Your node.js express code
const express = require("express");
const cors = require('cors')
const app = express();
app.use(cors(
{
origin: 'http://localhost:3000',
optionsSuccessStatus: 200 // some legacy browsers (IE11, various SmartTVs) choke on 204
}
));
app.use(function(req, res, next) {
res.header('Content-Type', 'application/json;charset=UTF-8')
res.header('Access-Control-Allow-Credentials', true)
res.header(
'Access-Control-Allow-Headers',
'Origin, X-Requested-With, Content-Type, Accept'
)
next()
})
app.get("/auth", function(req, res){
res.cookie('token', 'someauthtoken')
res.json({id: 2});
});
app.listen(3030);
Your front-end code
import React, { useEffect } from 'react';
import axios from 'axios';
async function loginUser() {
try {
const res = await axios.get(
'http://localhost:3030/auth',
{
withCredentials: true,
}
)
return res
} catch (error) {
console.log(error)
}
}
function App() {
useEffect(() => {
loginUser();
}, [])
return (
<div>
</div>
);
}
export default App;
It is because you set httpOnly: true.
This will block the visibility to client side, like reading from javaScript document.cookie().
You can solve this by turn it off.
If you can't see your cookie in the browser, I think it is because you're setting hhtpOnly to true in the cookie's options.
cookie.httpOnly
Specifies the boolean value for the HttpOnly Set-Cookie attribute.

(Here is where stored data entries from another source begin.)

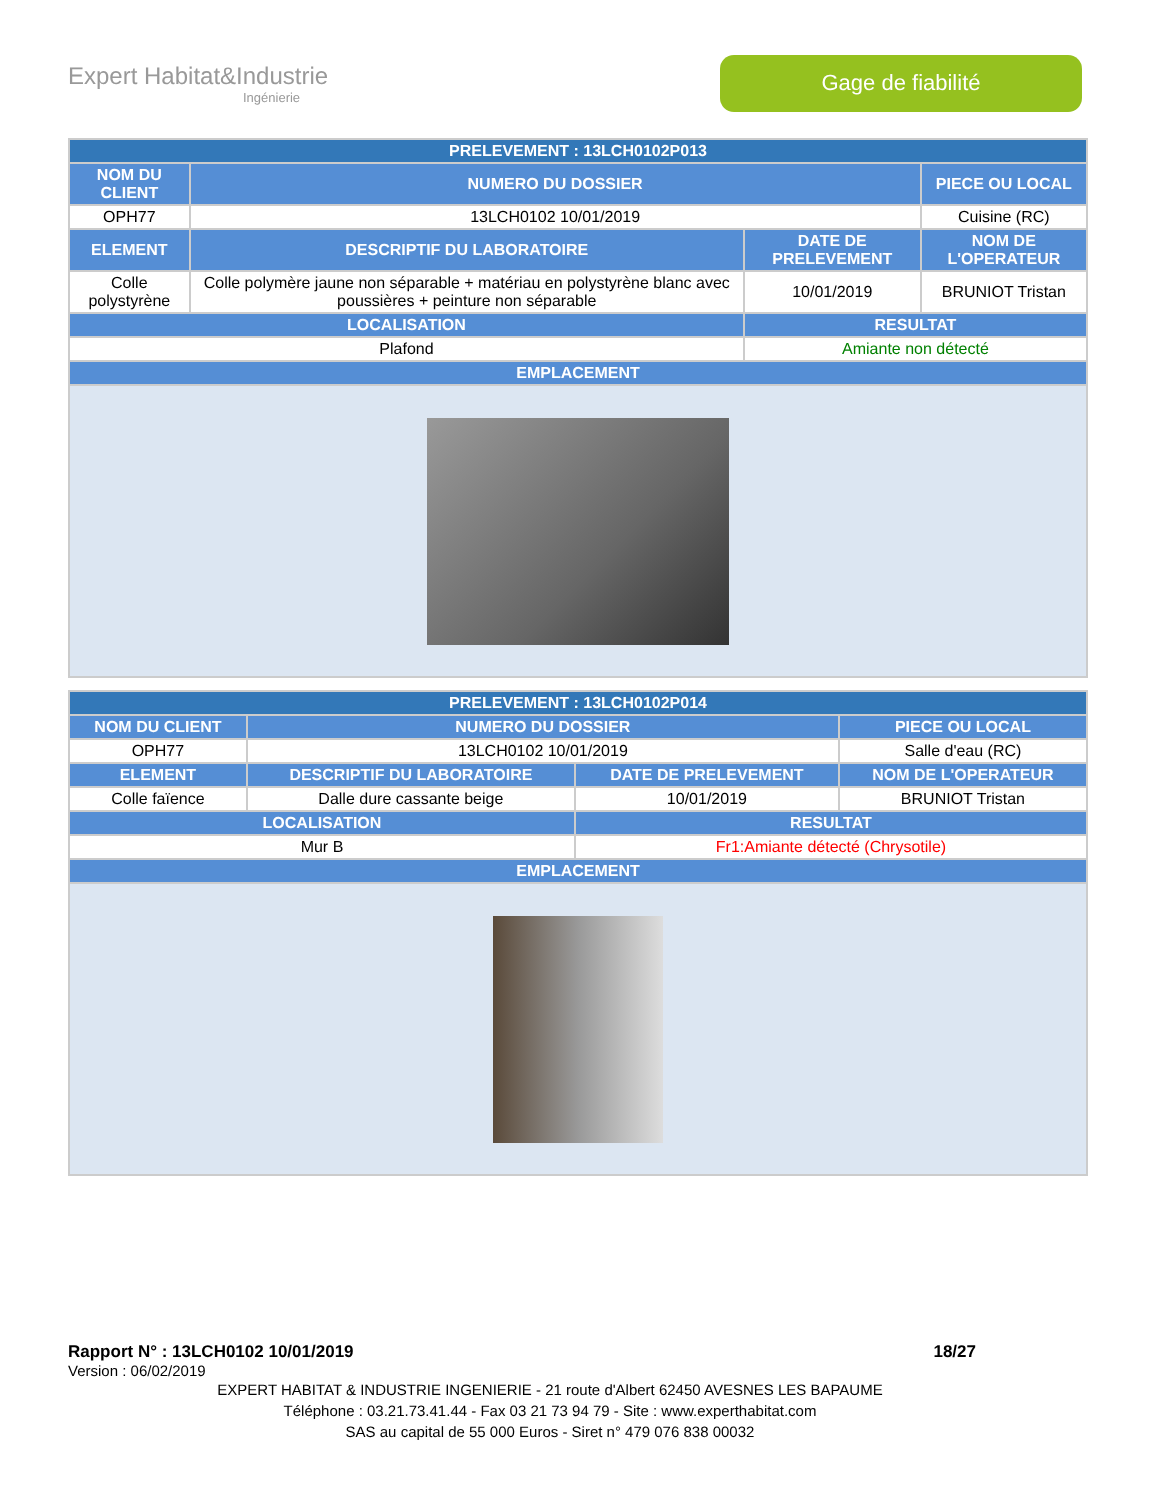Expert Habitat&Industrie
Ingénierie
Gage de fiabilité
| PRELEVEMENT : 13LCH0102P013 | | | |
| --- | --- | --- | --- |
| NOM DU CLIENT | NUMERO DU DOSSIER | | PIECE OU LOCAL |
| OPH77 | 13LCH0102 10/01/2019 | | Cuisine (RC) |
| ELEMENT | DESCRIPTIF DU LABORATOIRE | DATE DE PRELEVEMENT | NOM DE L'OPERATEUR |
| Colle polystyrène | Colle polymère jaune non séparable + matériau en polystyrène blanc avec poussières + peinture non séparable | 10/01/2019 | BRUNIOT Tristan |
| LOCALISATION | | RESULTAT | |
| Plafond | | Amiante non détecté | |
| EMPLACEMENT | | | |
| PRELEVEMENT : 13LCH0102P014 | | | |
| --- | --- | --- | --- |
| NOM DU CLIENT | NUMERO DU DOSSIER | | PIECE OU LOCAL |
| OPH77 | 13LCH0102 10/01/2019 | | Salle d'eau (RC) |
| ELEMENT | DESCRIPTIF DU LABORATOIRE | DATE DE PRELEVEMENT | NOM DE L'OPERATEUR |
| Colle faïence | Dalle dure cassante beige | 10/01/2019 | BRUNIOT Tristan |
| LOCALISATION | | RESULTAT | |
| Mur B | | Fr1:Amiante détecté (Chrysotile) | |
| EMPLACEMENT | | | |
Rapport N° : 13LCH0102 10/01/2019 18/27
Version : 06/02/2019
EXPERT HABITAT & INDUSTRIE INGENIERIE - 21 route d'Albert 62450 AVESNES LES BAPAUME
Téléphone : 03.21.73.41.44 - Fax 03 21 73 94 79 - Site : www.experthabitat.com
SAS au capital de 55 000 Euros - Siret n° 479 076 838 00032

When truthy, the HttpOnly attribute is set, otherwise it is not. By default, the HttpOnly attribute is set.
Note: be careful when setting this to true, as compliant clients will not allow client-side JavaScript to see the cookie in document.cookie
res.cookie('user_id', user.id, {
httpOnly: false, // try this
secure: isSecure,
signed: true
})
You need to configure cors in your backend server first.
First, install cors using npm i cors then in your express server add this line of code:
app.use(cors({
origin: "YOUR FRONTEND SITE URL HERE",
credentials: true,
}));
Then, in your frontend app where you are sending GET/POST requests to your backend, make sure to add in your request
If you've used fetch:
const res = await fetch('BACKEND SERVER URL', {
credentials: "include",
// other objects
});
If axios is used:
const res = await axios.post('BACKEND SERVER URL',
{ withCredentials: true },
// other objects,
);
This will solve the problem of storing cookies in frontend sent from backend.